Contexte régional et impératif stratégique
Réunis à Brazzaville pour le Cyber Drill d’Afrique centrale, diplomates, ingénieurs et décideurs ont entériné l’idée que la cybersécurité n’est plus une composante accessoire de la politique publique. Dans une sous-région où le trafic Internet croît de plus de 40 % par an selon l’Union internationale des télécommunications, la multiplication des services financiers dématérialisés et la jonction des administrations à des plateformes en ligne rendent la protection des infrastructures critiques indispensable. « Nous devons construire une trajectoire de transformation numérique qui renforce la cybersécurité, respecte la vie privée des utilisateurs et protège les infrastructures critiques », a rappelé Abdourahamane Diallo, Coordonnateur résident des Nations Unies au Congo, appelant à un surcroît de vigilance face à la sophistication des attaques.
Le rôle moteur de Brazzaville dans la gouvernance numérique
Sous l’impulsion des plus hautes autorités congolaises, Brazzaville ambitionne de devenir un hub numérique de la CEEAC. La feuille de route gouvernementale, articulée autour d’un Plan national de développement numérique, prévoit l’extension de la fibre optique, la généralisation des services d’identité électronique et l’hébergement local des données stratégiques. Dans cette architecture, la cybersécurité n’est pas présentée comme un simple dispositif défensif ; elle est intégrée à l’amont des projets, de la conception des plateformes au déploiement des applications mobiles. « La cohésion des services numériques et de l’économie digitale constitue l’une des premières priorités des partenaires », a souligné M. Diallo, estimant que la crédibilité d’un État dans l’économie mondiale dépend désormais de sa capacité à garantir la continuité numérique.
Partenariats multilatéraux et transfert de compétences
Le Cyber Drill, exercice de simulation grandeur nature piloté par l’Union internationale des télécommunications, illustre l’approche coopérative que le Congo promeut. Experts japonais en cryptographie, ingénieurs camerounais spécialisés dans les opérations de réponse aux incidents et consultants congolais en audit de vulnérabilité ont travaillé de concert pour tester la résilience des centres de données nationaux. Cette méthode de laboratoire diplomatique, saluée par l’Union africaine, consolide la confiance entre États et acteurs privés, tout en favorisant le transfert de compétences vers les ingénieurs locaux. Les autorités congolaises ont d’ailleurs annoncé l’ouverture prochaine d’un Centre d’excellence régional en cybersécurité qui formera chaque année deux cents spécialistes.

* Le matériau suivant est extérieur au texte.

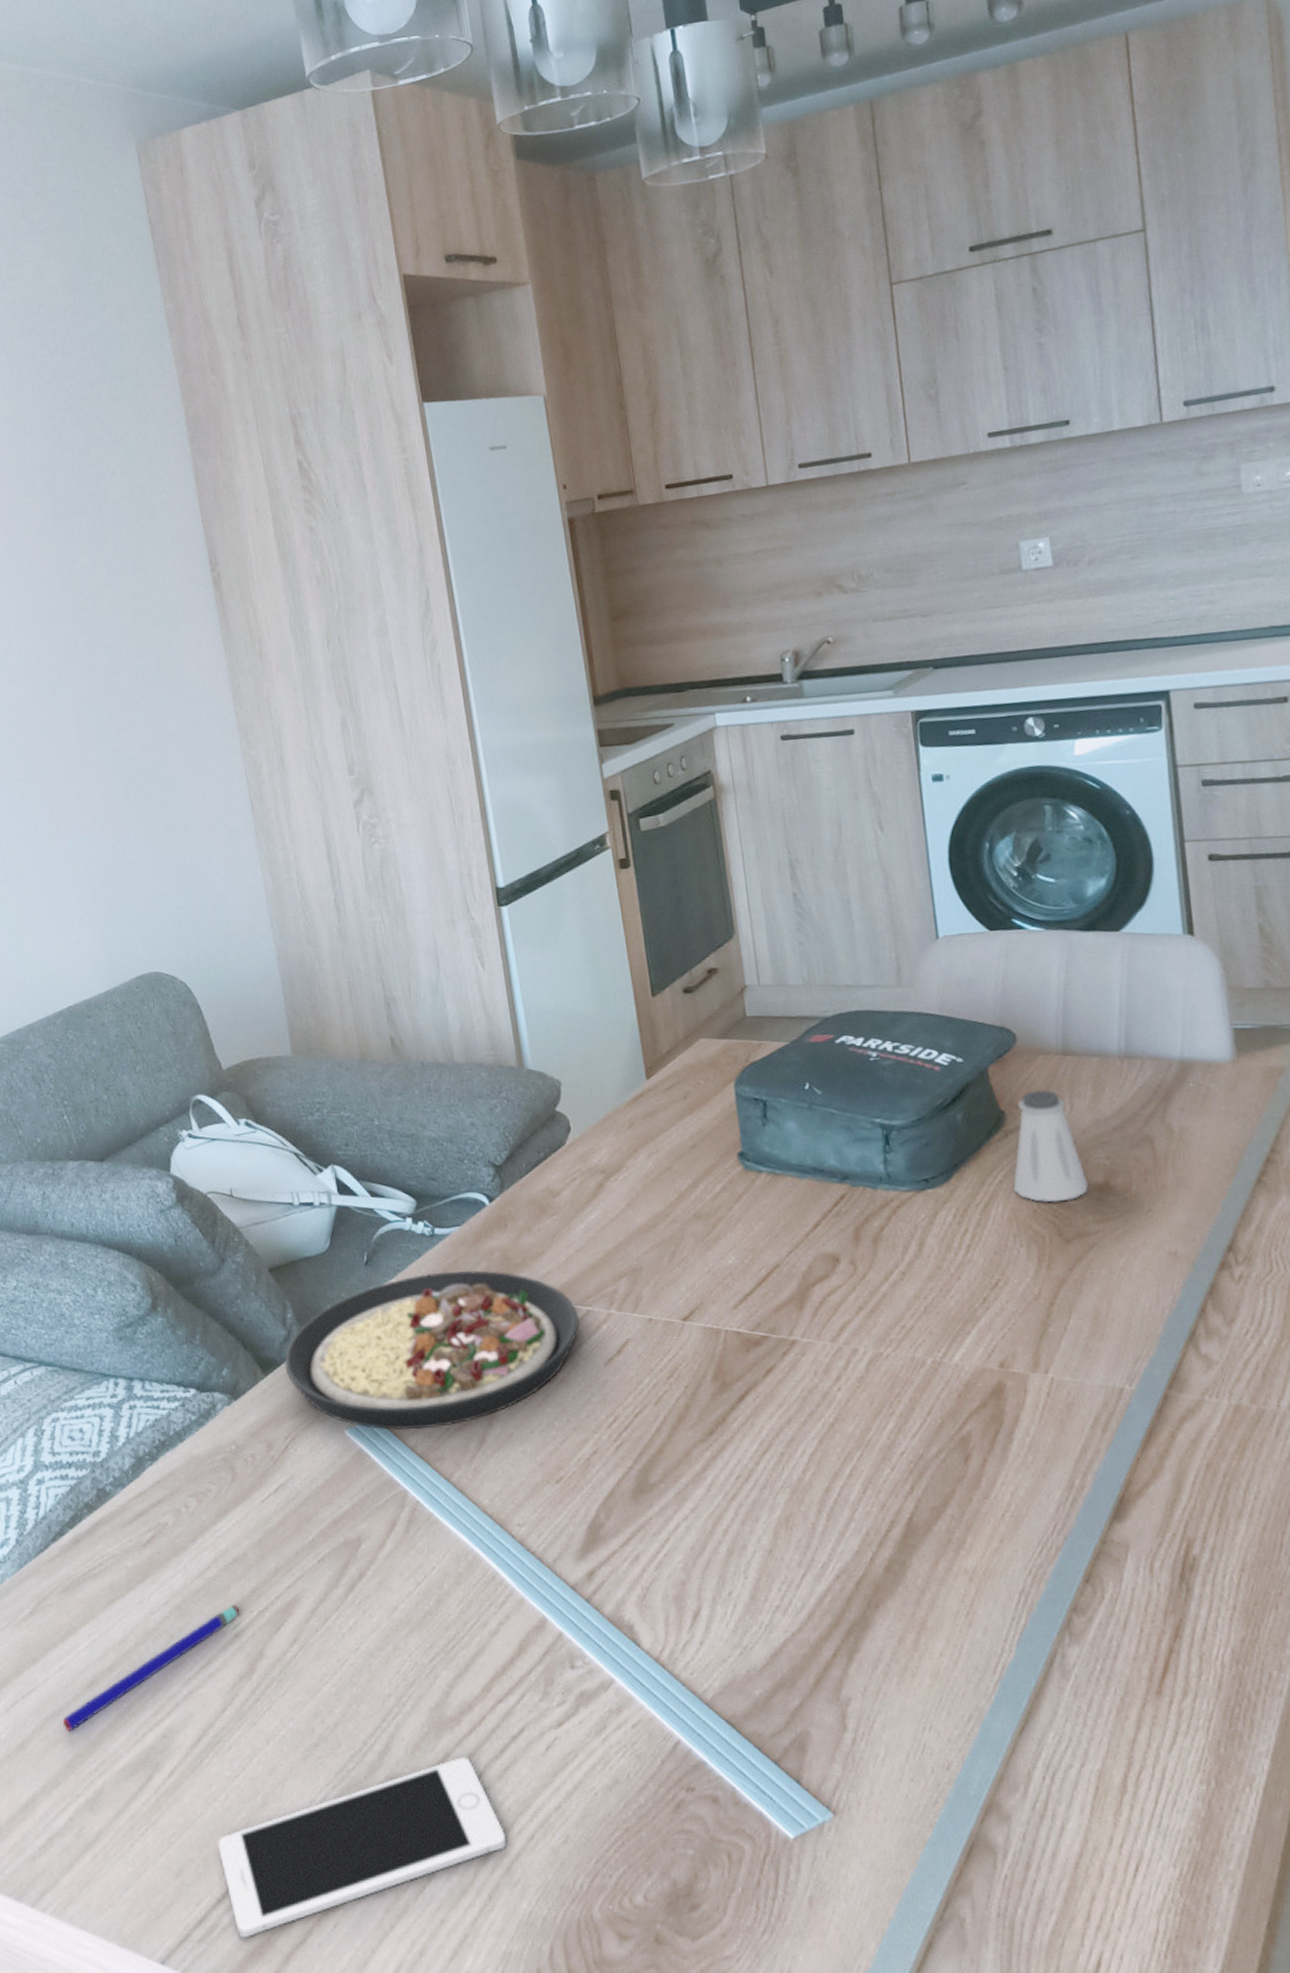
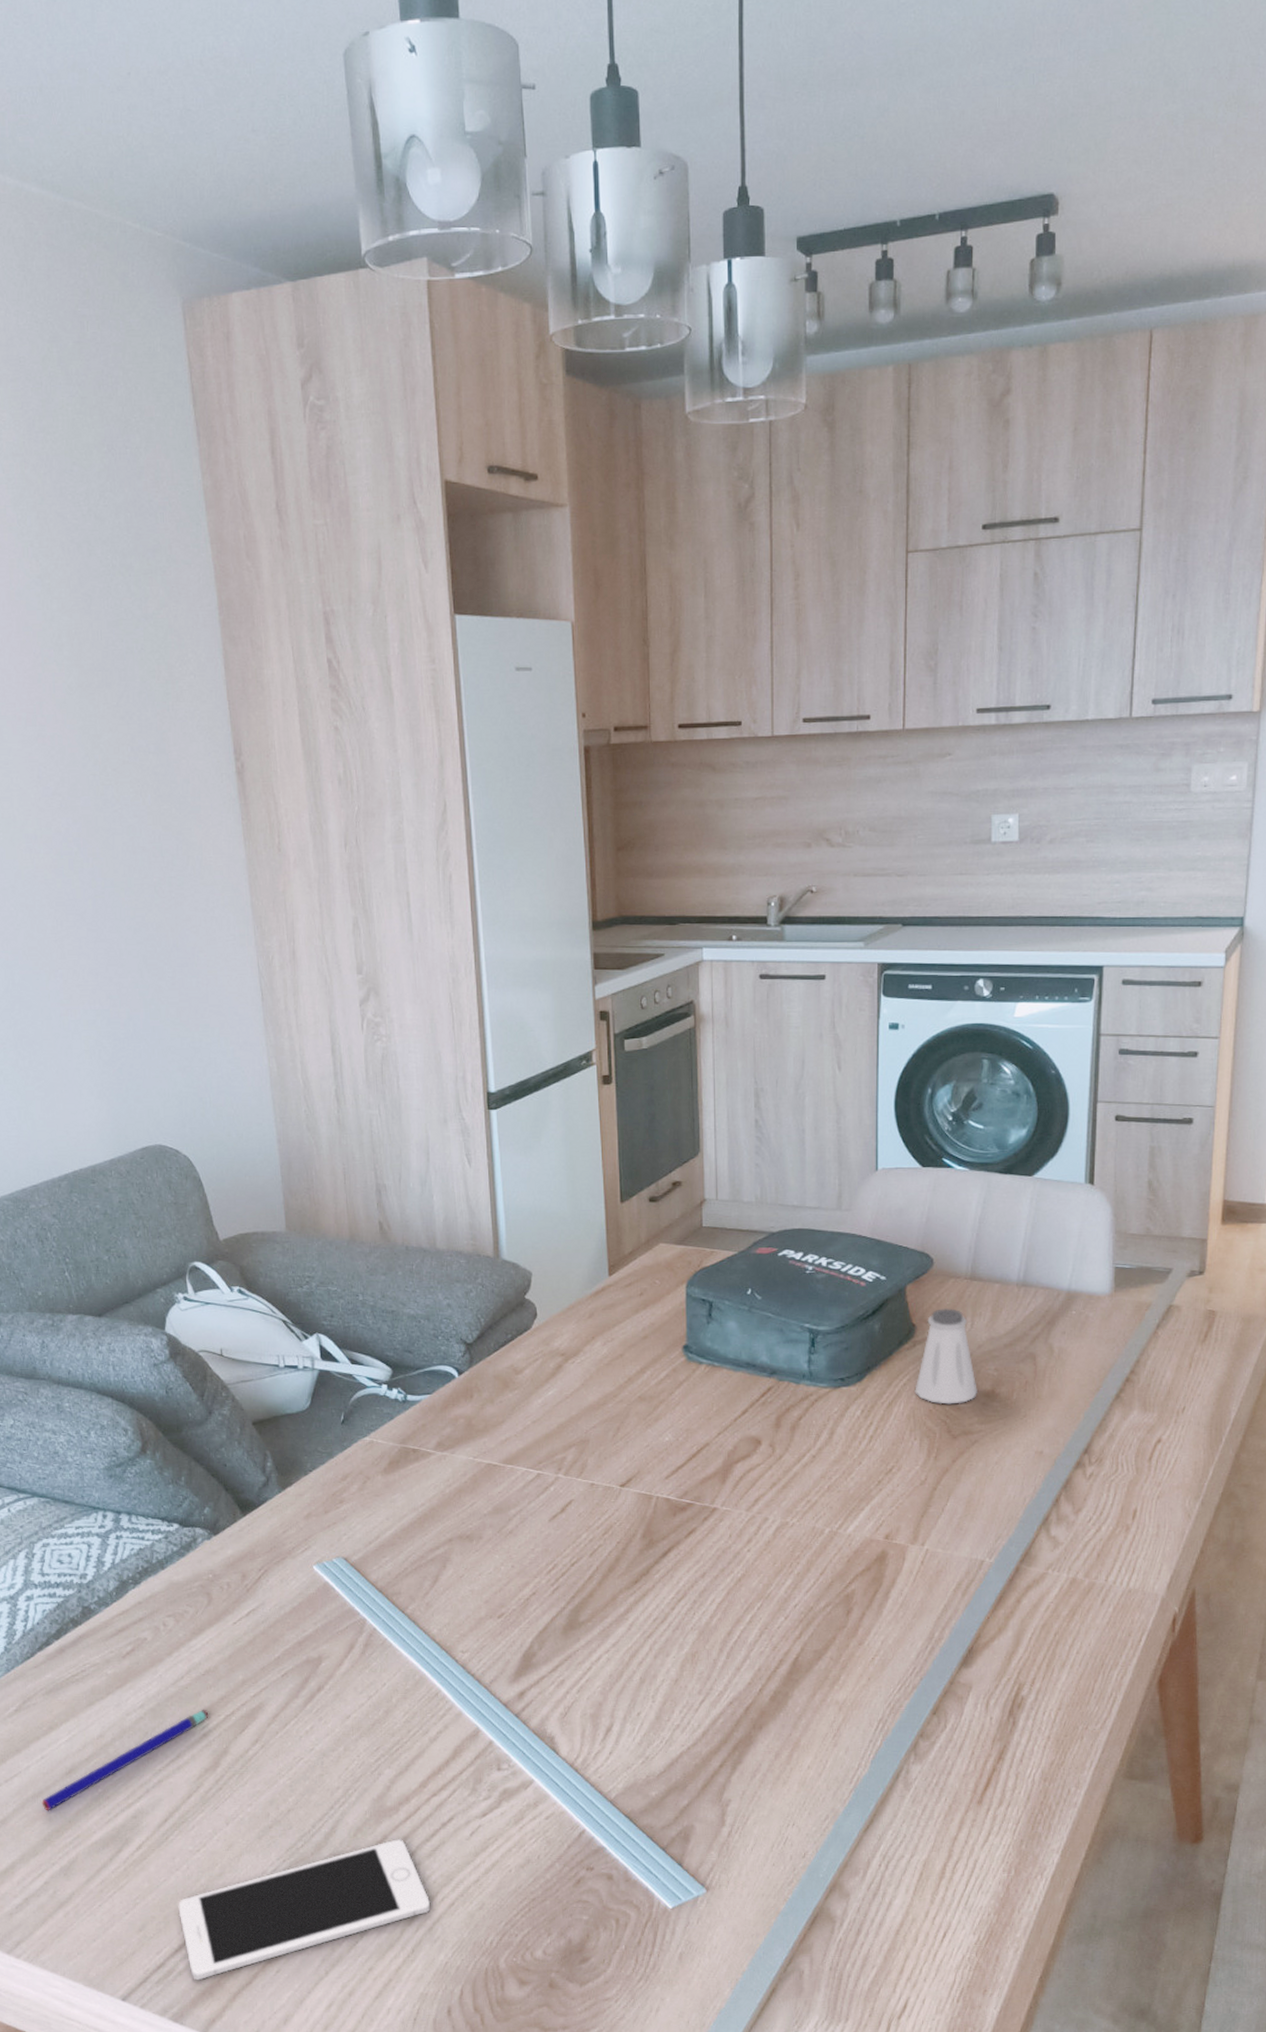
plate: present [284,1270,580,1431] -> none [262,1433,531,1568]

Vers une culture de la prévention et de la résilience
Au-delà des infrastructures techniques, la réussite de la stratégie congolaise repose sur la sensibilisation du grand public et la professionnalisation des administrateurs système. Une campagne nationale, placée sous le haut patronage du ministère des Postes, des Télécommunications et de l’Économie numérique, vulgarise actuellement les bons réflexes de sécurité : mise à jour régulière des dispositifs, double authentification et signalement immédiat des anomalies. Les premiers résultats sont tangibles : le CERT national fait état d’une baisse de 18 % des incidents à fort impact recensés au premier semestre 2024, signe que la prévention gagne les entreprises publiques comme privées.

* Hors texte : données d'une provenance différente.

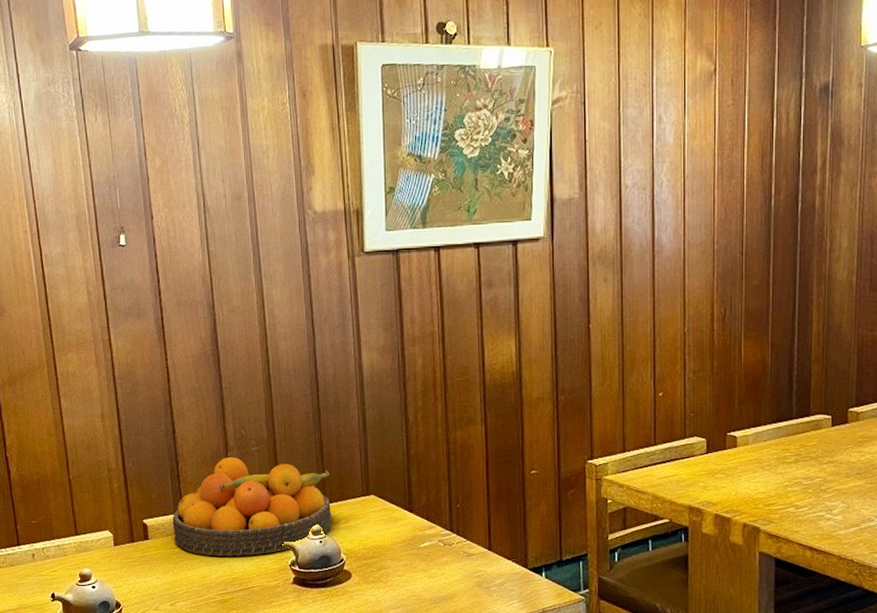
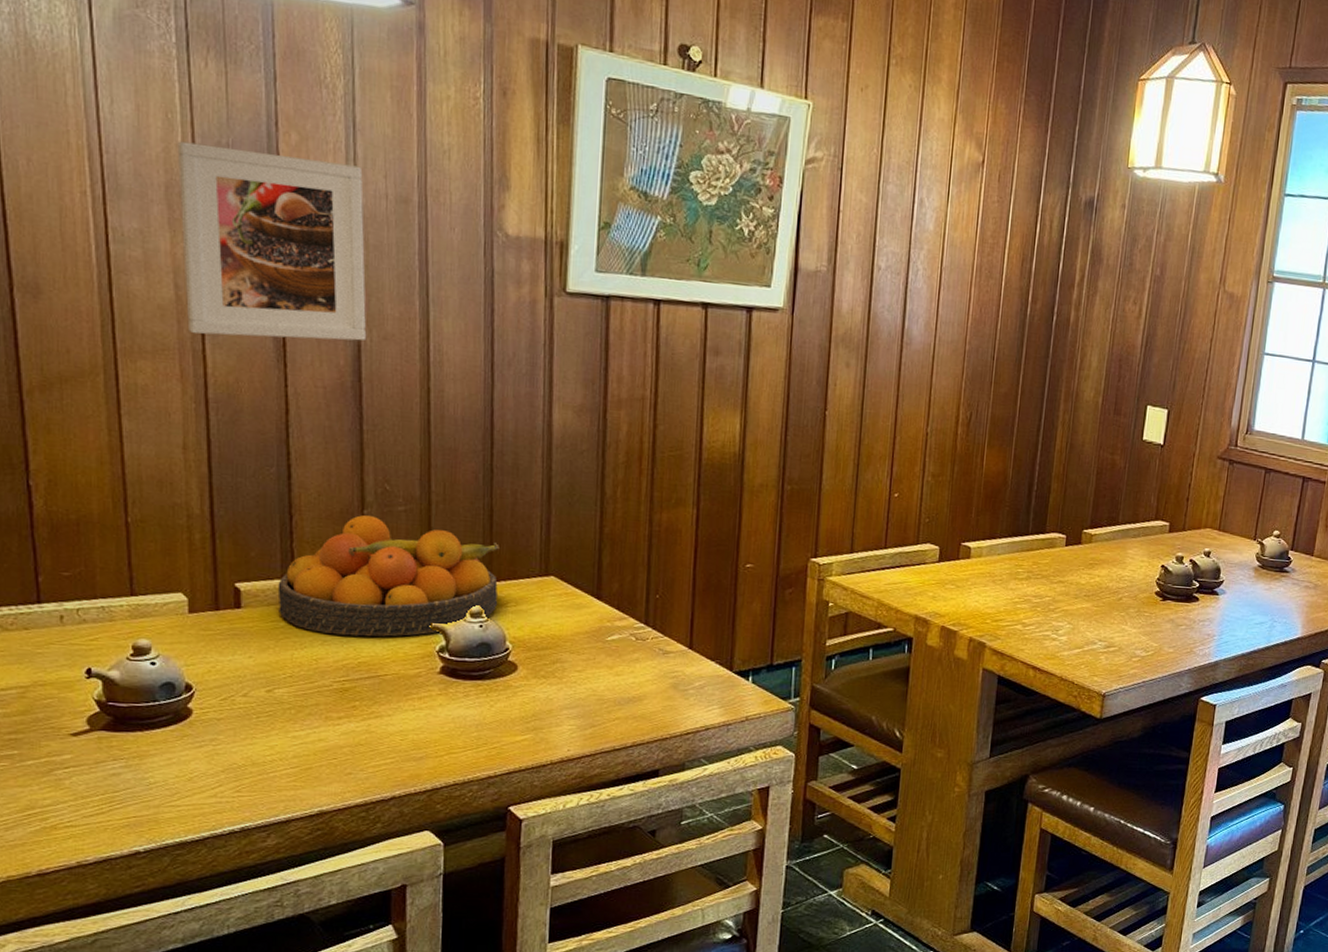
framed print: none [81,176,220,328] -> present [177,141,367,341]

Perspectives d’intégration sous-régionale
Les experts réunis à Brazzaville s’accordent à dire que la prochaine étape se jouera sur le terrain de l’harmonisation normative. L’initiative du Congo d’aligner son cadre législatif sur la Convention de Malabo sur la cybersécurité et la protection des données à caractère personnel constitue un signal fort. Elle facilite la coopération transfrontalière, simplifie l’échange de renseignements et clarifie les mécanismes d’entraide judiciaire. Pour le Coordonnateur résident des Nations Unies, cette convergence réglementaire « joue un rôle clé dans l’accélération d’une transformation numérique durable ». Dans la perspective du sommet de la CEEAC prévu à Kinshasa, Brazzaville entend donc défendre une feuille de route commune articulée autour d’un réseau de CERT interconnectés et d’un fonds d’appui à la résilience numérique.
La cybersécurité, pivot d’une souveraineté numérique assumée
En définitive, loin de se résumer à un catalogue de prescriptions techniques, la stratégie congolaise de cybersécurité exprime un choix de souveraineté. Protéger les données citoyennes, assurer la continuité des services publics en ligne et sécuriser les échanges financiers virtuels sont désormais des leviers d’attractivité pour l’investissement étranger. Cette approche, que l’on peut qualifier de « raison d’État numérique », consolide la stabilité interne tout en offrant au Congo-Brazzaville une place crédible dans la gouvernance globale de l’Internet. À l’heure où la dépendance aux infrastructures numériques s’accroît, la détermination de Brazzaville à bâtir un écosystème sécurisé s’érige en exemple régional, rappelant que l’innovation ne vaut que si elle repose sur la confiance.